What needs to be done:
Answer these from the regular expression exercises below, one a line:
(a) In Ex. 4.34, what must a string have at its end to match?
(b) What count does the expected output give for Ex. 4.35?
(c) In Ex. 4.36, how many digits make a number count as in the millions?

Reading passage:
-- start --

Ex. 4.33 Quantifiers with anchors (3). Match on each string that consists only of non-spaces.
import re

match_strings = [
    'hello world 00',
    'goodbye world    ',
    ' 23 bonjour',
    'wilkommen23  ',
    'aloha',
    '99',
    '00',
    '88557799',
    'Que 3 Tal!',
    'myfile.jpg',
    'yourfile.JPG'
]

count = 0
for string in match_strings:
    if re.search(r'', string):
        print(string)
        count += 1
print(f'count:  {count}')

Expected Output:

aloha
99
00
88557799
myfile.jpg
yourfile.JPG
count: 6
 

CUSTOM QUANTIFIERS

Ex. 4.34 Custom quantifier.

Match on each string that has two or more spaces at the end.

import re

match_strings = [
    'hello world 00',
    'goodbye world    ',
    ' 23 bonjour',
    'wilkommen23  ',
    'aloha',
    '99',
    '00',
    '88557799',
    'Que 3 Tal!',
    'myfile.jpg',
    'yourfile.JPG'
]

count = 0
for string in match_strings:
    if re.search(r'', string):
        print(string)
        count += 1
print(f'count:  {count}')

Expected Output:

goodbye world
wilkommen23
count: 2
 
Ex. 4.35 Custom quantifier.

Match on strings that have a capital letter followed by two or more lowercase letters.

import re

match_strings = [
    'hello World 00',
    'goodbye As world    ',
    'To 23 bonjour',
    'wilkommen23  ',
    'Aloha',
    '99',
    '00',
    '88557799',
    'Que 3 Tal!',
    'myfile.jpg',
    'yourfile.JPG'
]

count = 0
for string in match_strings:
    if re.search(r'', string):
        print(string)
        count += 1
print(f'count:  {count}')

Expected Output:

hello World 00
Aloha
Que 3 Tal!
count: 3
 
Ex. 4.36 Custom quantifier.

Print those numbers that are in the millions (i.e., 7 or more digits).

import re

nums = [
  '1',
  '10',
  '100',
  '1000',
  '10000',
  '100000',
  '1000000',
  '10000000'
]

for num in nums:
    if re.search(r'', num):
        print(num)

Expected Output:

1000000
10000000
 
Ex. 4.37 Custom quantifier. Having split the text into words, show those words that are greater than 7 characters in size.

-- end --

Recorded data:
-- start --

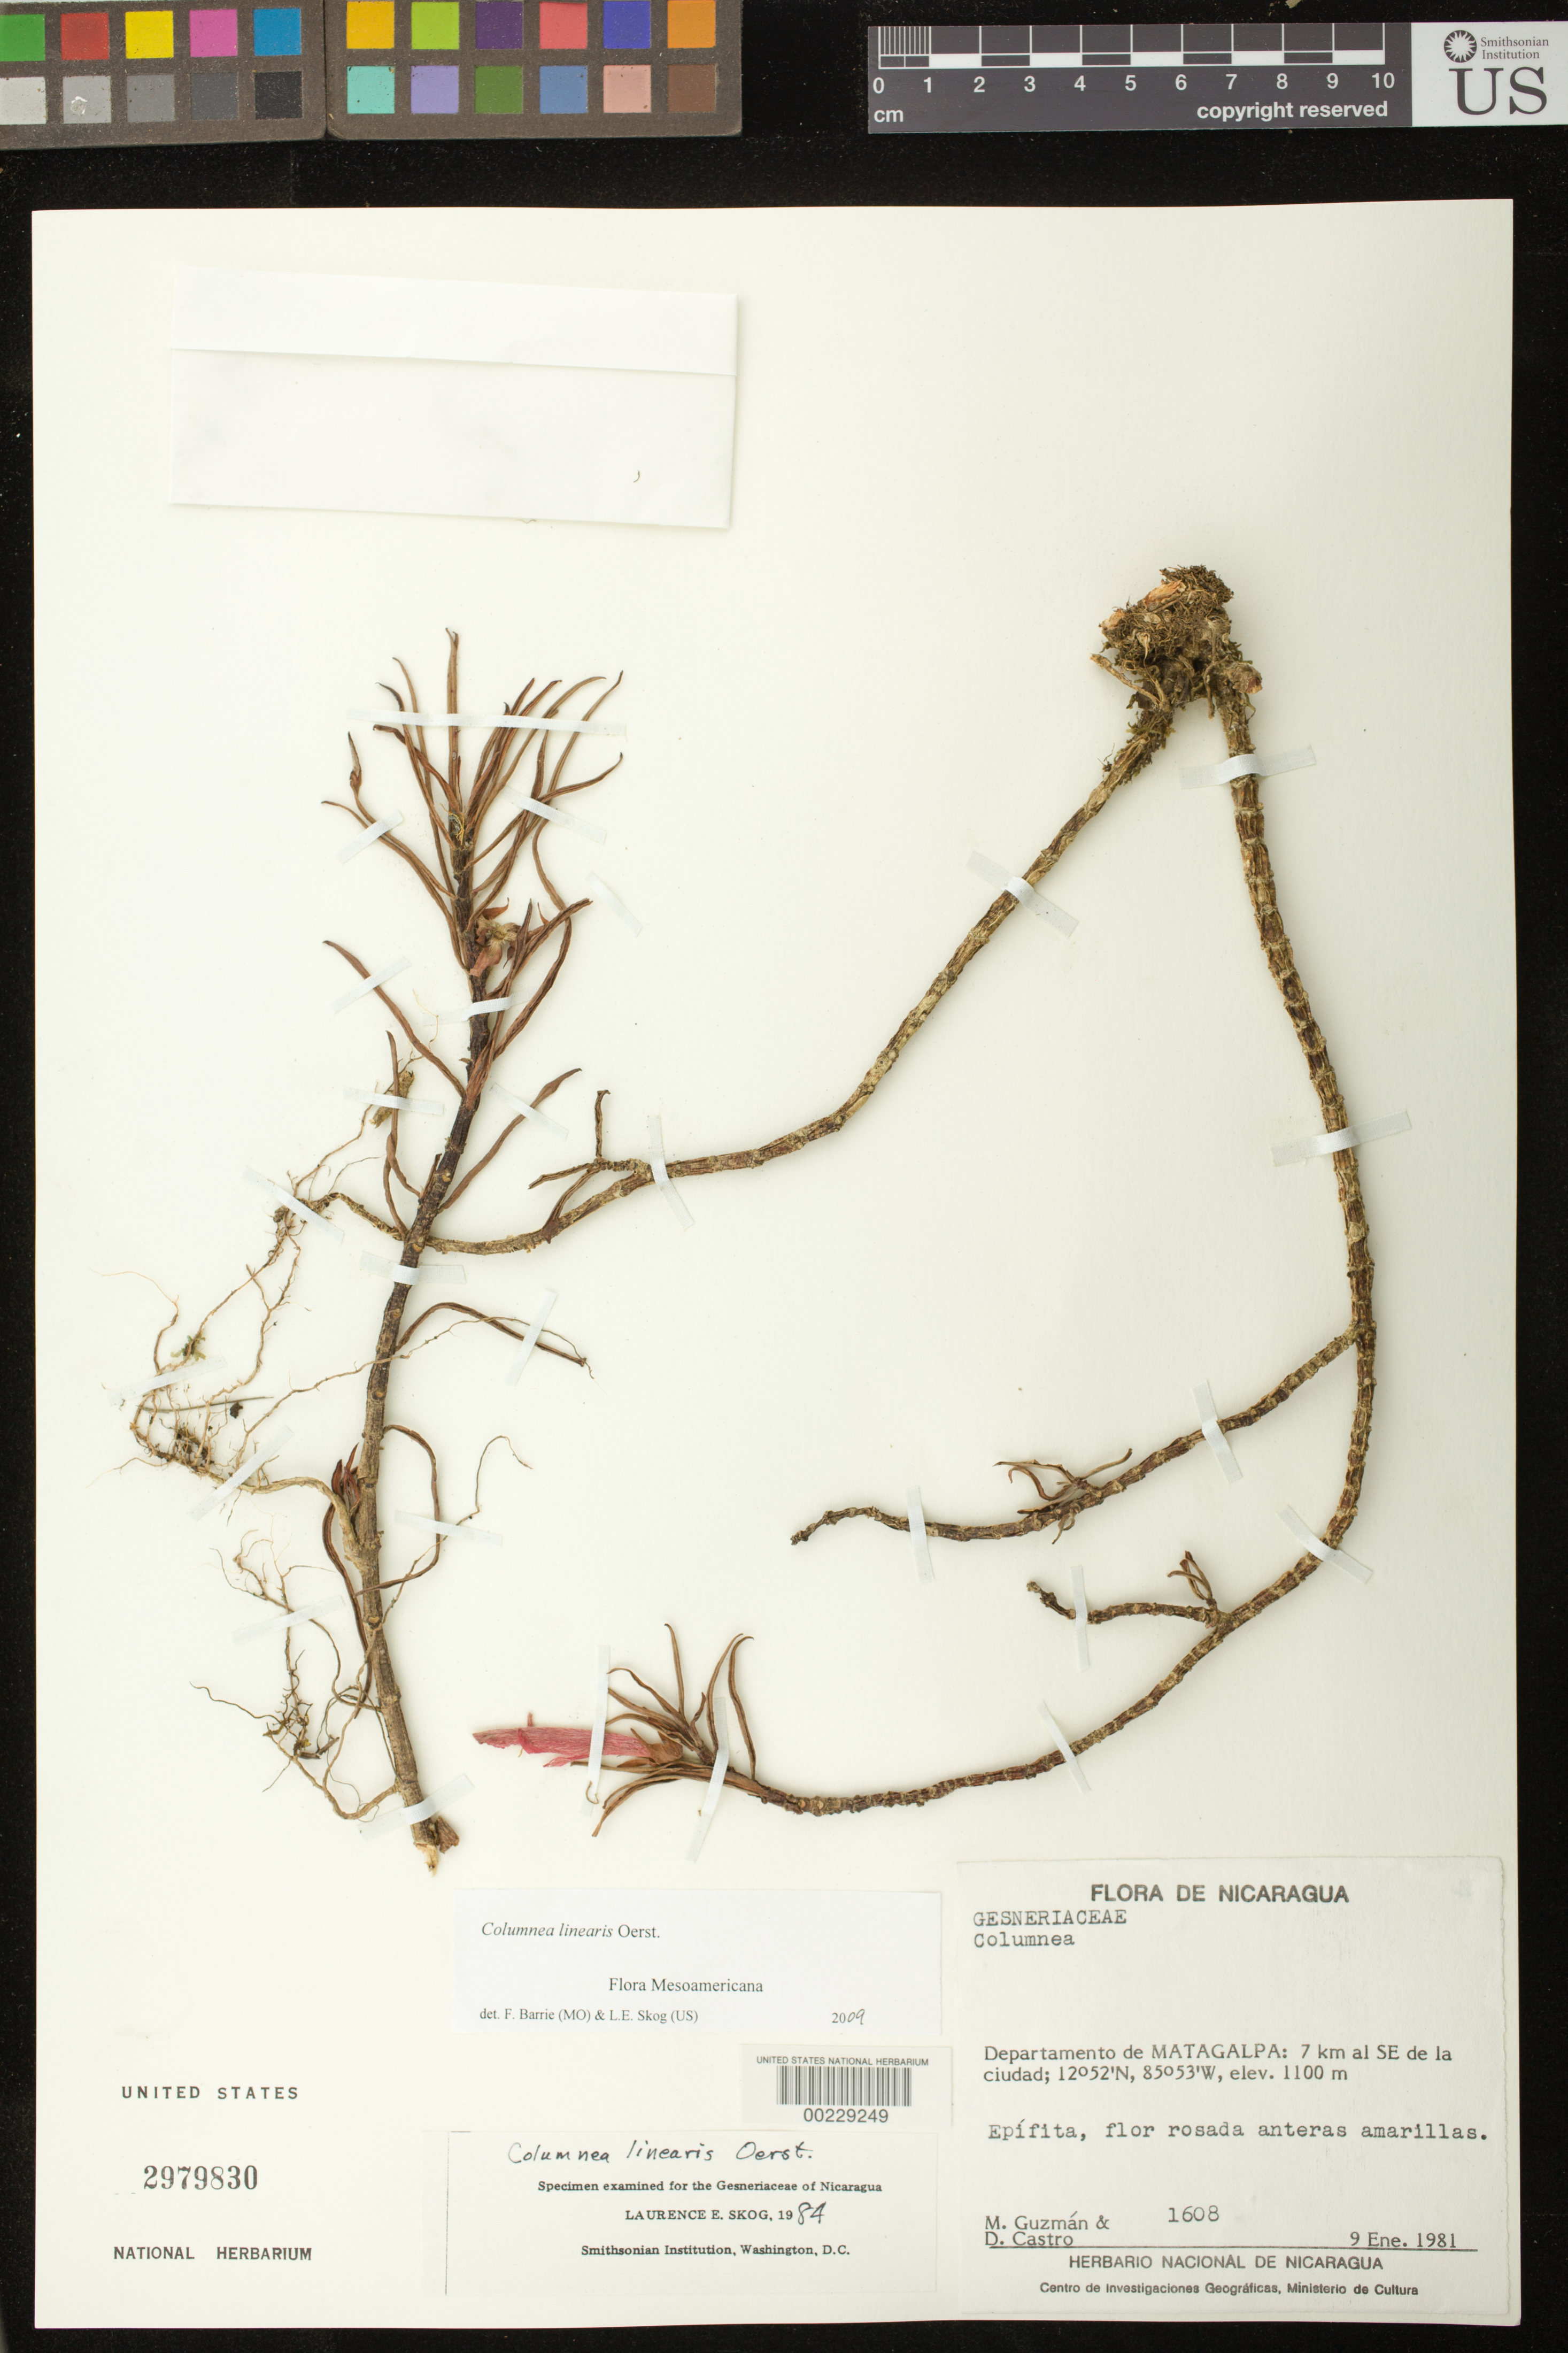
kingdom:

-- end --

Exercise solution:
(a) Two or more spaces
(b) 3
(c) 7 or more digits